After nearly three years of political stability, Italian politicians seem to have decided once again to let Italy be Italy.
For behind Prime Minister Bettino Craxi's decision to submit his resignation yesterday after a postwar record of 1,060 days in power lies a revival of the traditional rivalries of personal power that brought Italy revolving-door governments since World War II -- a total of 43 before Craxi.
"This isn't a government crisis over any differences of policy or issues," said one European diplomat here who asked that his name not be used. "What we are witnessing is a pure-and-simple battle for power between two men, two parties."
Ostensibly Craxi, a Socialist who had been in office since Aug. 4, 1983, decided to resign after his five-party coalition was defeated in a secret parliamentary vote on a relatively minor local finance bill.
The defeat, by a vote of 293 to 266, represented the rebellion of about 70 coalition party deputies who, in the lexicon of Italian politics, are called "snipers" because of their attacks in secret ballots. Craxi decided the vote this time could not be ignored even though he has overlooked dozens of similar votes in the Chamber of Deputies this spring.
But the real issue, Italian political commentators seemed to agree today, was not the embarrassing parliamentary vote, but the increasingly bitter rivalry between Craxi, the Socialist, and Ciriaco de Mita, the leader of the Christian Democratic Party which, from World War II until 1981 produced virtually every prime minister.
De Mita appears determined to end the Socialists' hold on the premiership in favor of a Christian Democrat, the coalition's largest constituent party.
Craxi and de Mita, partners in the ruling five-party coalition that also includes the tiny Republican, Social Democratic and Liberal parties, have been arguing for more than a month about who should preside over the government in the last two years of the current parliament's five-year mandate.
The Christian Democrats have made it clear that they consider it time for one of their leaders to get a crack at the job. What they want is a rotation of power at the head of the coalition, which Craxi has consistently rejected.
The loss of the premiership in 1981 for the first time since the war -- to current Defense Minister Giovanni Spadolini, head of the tiny Republican Party -- was a shock to the Christian Democrats that led to the rise of de Mita as party leader -- a man who has sought to transform the image, and personnel, of the Roman Catholic-oriented conservative party under the banner of renewal.
De Mita's outright control of the party was finally confirmed last month when at its congress he was supported by 75 percent of the delegates, a previously unheard-of majority for a Christian Democratic leader.
De Mita's domination of his party set the stage for a major clash with Craxi, which erupted publicly earlier this month during the Sicilian regional elections. The two leaders sought to turn those elections into a national test of popularity and wills. The issue of party rotation was openly debated in a campaign whose bitterness far exceeded the regional issues at stake.
The Sicilian vote June 22, however, resulted in little change from one five years earlier: neither the Christian Democrats nor the Socialists made significant gains; indeed both lost votes. At the time, the Sicilian results were viewed as a vote for continuation of the coalition, not for change.
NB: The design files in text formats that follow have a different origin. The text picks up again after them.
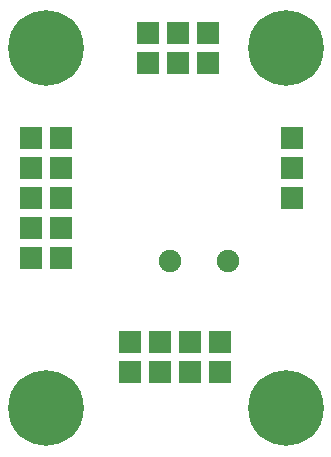
<source format=gbr>
%TF.GenerationSoftware,KiCad,Pcbnew,(2017-02-05 revision 431abcf)-makepkg*%
%TF.CreationDate,2017-12-05T08:02:20+01:00*%
%TF.ProjectId,RTC03A,5254433033412E6B696361645F706362,REV*%
%TF.FileFunction,Soldermask,Top*%
%TF.FilePolarity,Negative*%
%FSLAX46Y46*%
G04 Gerber Fmt 4.6, Leading zero omitted, Abs format (unit mm)*
G04 Created by KiCad (PCBNEW (2017-02-05 revision 431abcf)-makepkg) date 12/05/17 08:02:20*
%MOMM*%
%LPD*%
G01*
G04 APERTURE LIST*
%ADD10C,0.150000*%
%ADD11C,1.901140*%
%ADD12C,6.400000*%
%ADD13R,1.924000X1.924000*%
G04 APERTURE END LIST*
D10*
D11*
%TO.C,Y1*%
X142593060Y-119634000D03*
X147474940Y-119634000D03*
%TD*%
D12*
%TO.C,M1*%
X152400000Y-101600000D03*
%TD*%
%TO.C,M2*%
X132080000Y-101600000D03*
%TD*%
%TO.C,M3*%
X152400000Y-132080000D03*
%TD*%
%TO.C,M4*%
X132080000Y-132080000D03*
%TD*%
D13*
%TO.C,J1*%
X144272000Y-126492000D03*
X144272000Y-129032000D03*
X141732000Y-126492000D03*
X141732000Y-129032000D03*
%TD*%
%TO.C,J3*%
X139192000Y-129032000D03*
X139192000Y-126492000D03*
%TD*%
%TO.C,J4*%
X133350000Y-119380000D03*
X130810000Y-119380000D03*
X133350000Y-116840000D03*
X130810000Y-116840000D03*
X133350000Y-114300000D03*
X130810000Y-114300000D03*
X133350000Y-111760000D03*
X130810000Y-111760000D03*
X133350000Y-109220000D03*
X130810000Y-109220000D03*
%TD*%
%TO.C,J5*%
X140716000Y-102870000D03*
X140716000Y-100330000D03*
X143256000Y-102870000D03*
X143256000Y-100330000D03*
X145796000Y-102870000D03*
X145796000Y-100330000D03*
%TD*%
%TO.C,J2*%
X152908000Y-109220000D03*
X152908000Y-111760000D03*
X152908000Y-114300000D03*
%TD*%
%TO.C,J6*%
X146812000Y-129032000D03*
X146812000Y-126492000D03*
%TD*%
M02*

</source>
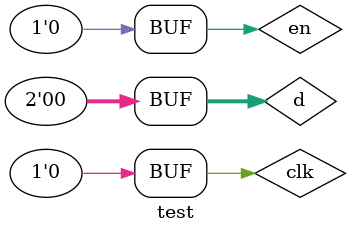
<source format=v>
module test();

reg [1:0] d;
reg clk;
wire [3:0]signal;
reg en;

controller new(d, clk, en, signal);

initial begin
        $dumpfile("controller.vcd");
	$dumpvars(0, new);
        clk = 1'b0;
        repeat (100)
                #10 clk = ~clk;
end

initial begin

                en = 1'b1;
                d = 2'b00;
        #10     en = 1'b0;
                $monitor("Direction: %d Signal: %d", d, signal);

        #100
                en = 1'b1;
                d = 2'b00;
        #10     en = 1'b0;
                $monitor("Direction: %d Signal: %d", d, signal);

        #100
                en = 1'b1;
                d = 2'b00;
        #10     en = 1'b0;
                $monitor("Direction: %d Signal: %d", d, signal);
end

endmodule


</source>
That interpretation, however, does not seem to have been accepted by the parties. The results did show some stability of voter choices, but the Christian Democrats took them as an indication that the Socialists had not gained any great popularity during their three years at the prime minister's Palazzo Chigi.
Had his Socialists posted any significant electoral gains, it is generally accepted, Craxi would have been in a position to threaten the Christian Democrats with snap national elections that might have increased his power in the coalition. Because he gained nothing, actually losing slightly from the Socialist vote in 1981, the Christian Democrats were emboldened by the realization that they had little to lose if Craxi did call for national elections before the parliament's term runs out in 1988.
"What occurred in the parliament is the logical result of Sicily's elections," Eugenio Scalfari, influential editor of Rome's daily La Repubblica, wrote in an editorial.
How President Francesco Cossiga reacts to the current crisis will not be known before early next week, when he begins consultations with political barons and party leaders.
As he did last October when Craxi offered his resignation over the controversy that followed the hijacking of the cruise liner Achille Lauro, Cossiga has asked Craxi to remain in a caretaker status until a decision on Italy's immediate political future is made.
Because the Sicilian vote indicates new elections would hardly change the balance of power, the belief is that all parties will try to avoid going to general elections now and that efforts will be made to preserve the five-party coalition that has ruled since August 1983.
That would give the president the option of asking Craxi to stay on or of seeking some sort of interim government under a Christian Democratic prime minister who would rule through the summer holidays, leaving the real issue to be decided in the fall.
The Christian Democrats have given every indication that they would agree to Craxi's staying on as prime minister if he would agree to rotating power. Craxi, however, may still not agree to giving the Christian Democrats the premiership, thus throwing the whole political equation into a disarray that only new elections could resolve.